**EXERCICE A**: Indiquez le nombre de lignes des enregistrements qui contiennent la chaîne «isolation», en tenant compte de la casse. Donnez seulement ce nombre.

2008-2009. Bernard, que tous surnomment aujourd'hui Feu-de-bois, se prépare dans sa pauvre ferme du Morvan, pour se rendre à la fête d'anniversaire de sa sœur Solange. Il lui offre une broche en or. Elle est gênée de ce cadeau trop cher de la part de celui qui n'a pas d'argent. Et les convives ne se privent pas pour reprocher vertement à Feu-de-bois de n'avoir pas les moyens d'un tel cadeau. A coup sûr, il a volé l'argent à sa propre mère depuis que Solange a dû la conduire en maison de retraite. A la table des convives, Rabut, le cousin de Bernard, pense qu’il a bien été capable de cette bêtise. Bernard se sentant comme habituellement repoussé par tous, va déjeuner à la brasserie du village. Il revient, ivre, à la fête d'anniversaire où il insulte les convives qui, terrorisés, ne bougent pas. Quand Solange revient de la cuisine avec Saïd, Bernard insulte celui-ci le traitant de bougnoule auquel il aimerait casser la gueule. C’en est trop pour Solanée qui chasse son frère. Bernard est poussé dehors par les convives et s'en va, hurlant de désespoir. Sur le chemin du retour, Il se venge en pénétrant chez les Chefraoui et en menaçant femme et enfants, en frappant leur chien à mort. Alors que Mme Chefraoui tente de fermer le garage, il la plaque au mur et la menace.
Le maire du village vient prévenir Rabut de la violation de domicile, et de la terreur que Bernard a provoqué. Rabut le sait, Bernard est coutumier du fait, enfant cruel il avait vécu son adolescence sous la coupe du curé et quand sa sœur, Reine, agonisait à 17 ans après avoir donné naissance à un enfant de père inconnu, il l'avait traité de salope. C'était avant le départ pour la guerre d'Algérie...
Lucas Belvaux tente de trouver un équivalent cinématographique au roman polyphonique de Laurent Mauvignier (Éditions de Minuit, 2009). Les procédés trop conventionnels utilisés n'atteignent cependant jamais la puissance évocatrice du roman. La tentative de réaliser enfin un film populaire sur la guerre d'Algérie sera donc très probablement un échec. Seule l'interprétation de Gérard Depardieu tranche.
Le nappage glacé de la voix-off
Le livre est découpé en quatre parties, Après-midi, Soir, Nuit et Matin. Il tisse les voix et les récits de trois hommes (Bernard, Rabut, Février) victimes d’une double violence : celle de la guerre sale et injuste qu’on leur fit mener et dont ils subirent un tel remord qu’ils furent incapable d'en parler au retour les condamnant à perpétuité à ne jamais retrouver la liberté de vivre pleinement. A ces trois voix principales se mêlent beaucoup d'autres au présent ou au passé, des choses dites alors ou tues celles de Solange notamment ou, à la fin de la guerre, du père de Mireille.

**EXERCICE B**: Reformulez sous forme de liste le paragraphe du texte à analyser qui commence par «Lucas Belvaux tente», sans perdre ses faits principaux.

**DONNÉES FOURNIES**:

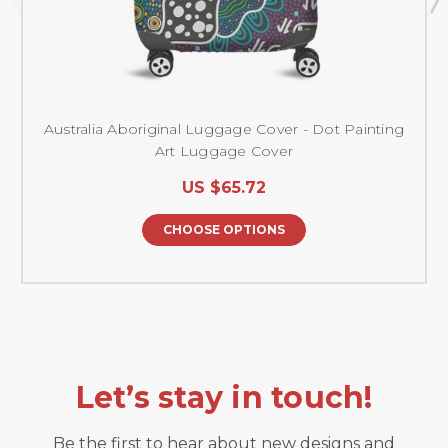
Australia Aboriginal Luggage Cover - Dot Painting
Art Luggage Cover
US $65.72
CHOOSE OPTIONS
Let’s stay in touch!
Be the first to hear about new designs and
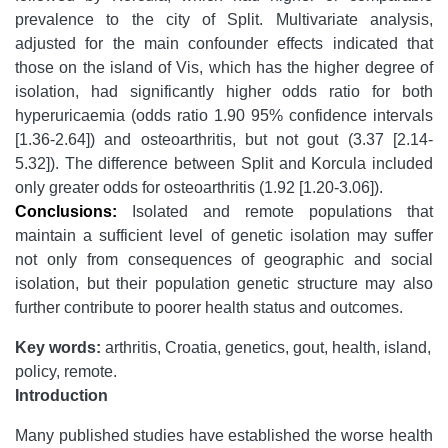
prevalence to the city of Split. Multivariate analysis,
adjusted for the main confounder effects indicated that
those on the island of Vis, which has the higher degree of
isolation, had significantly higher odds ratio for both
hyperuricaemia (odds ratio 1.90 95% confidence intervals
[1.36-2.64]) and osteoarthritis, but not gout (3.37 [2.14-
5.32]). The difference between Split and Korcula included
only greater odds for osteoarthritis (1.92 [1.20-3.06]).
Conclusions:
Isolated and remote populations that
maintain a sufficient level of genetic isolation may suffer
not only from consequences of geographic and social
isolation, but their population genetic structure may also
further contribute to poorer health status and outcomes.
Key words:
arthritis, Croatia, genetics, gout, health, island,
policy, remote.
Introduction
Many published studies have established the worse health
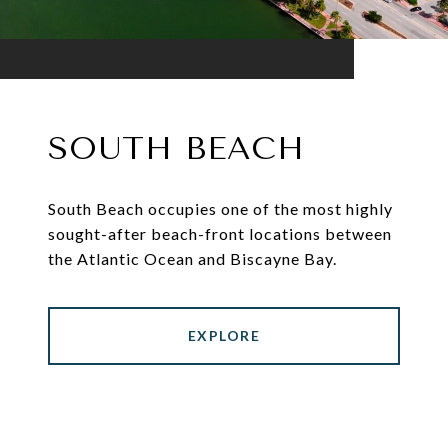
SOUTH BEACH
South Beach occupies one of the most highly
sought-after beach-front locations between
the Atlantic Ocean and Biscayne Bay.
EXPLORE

==

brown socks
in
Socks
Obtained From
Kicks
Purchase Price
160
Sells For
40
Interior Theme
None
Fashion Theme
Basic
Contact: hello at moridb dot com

**RÉPONSE A**: 3

**RÉPONSE B**:
- Lucas Belvaux cherche un équivalent cinématographique au roman polyphonique de Laurent Mauvignier (Éditions de Minuit, 2009).
- Ses procédés, trop conventionnels, n'atteignent jamais la puissance évocatrice du roman.
- Cette tentative de film populaire sur la guerre d'Algérie sera donc très probablement un échec.
- Seule l'interprétation de Gérard Depardieu se distingue.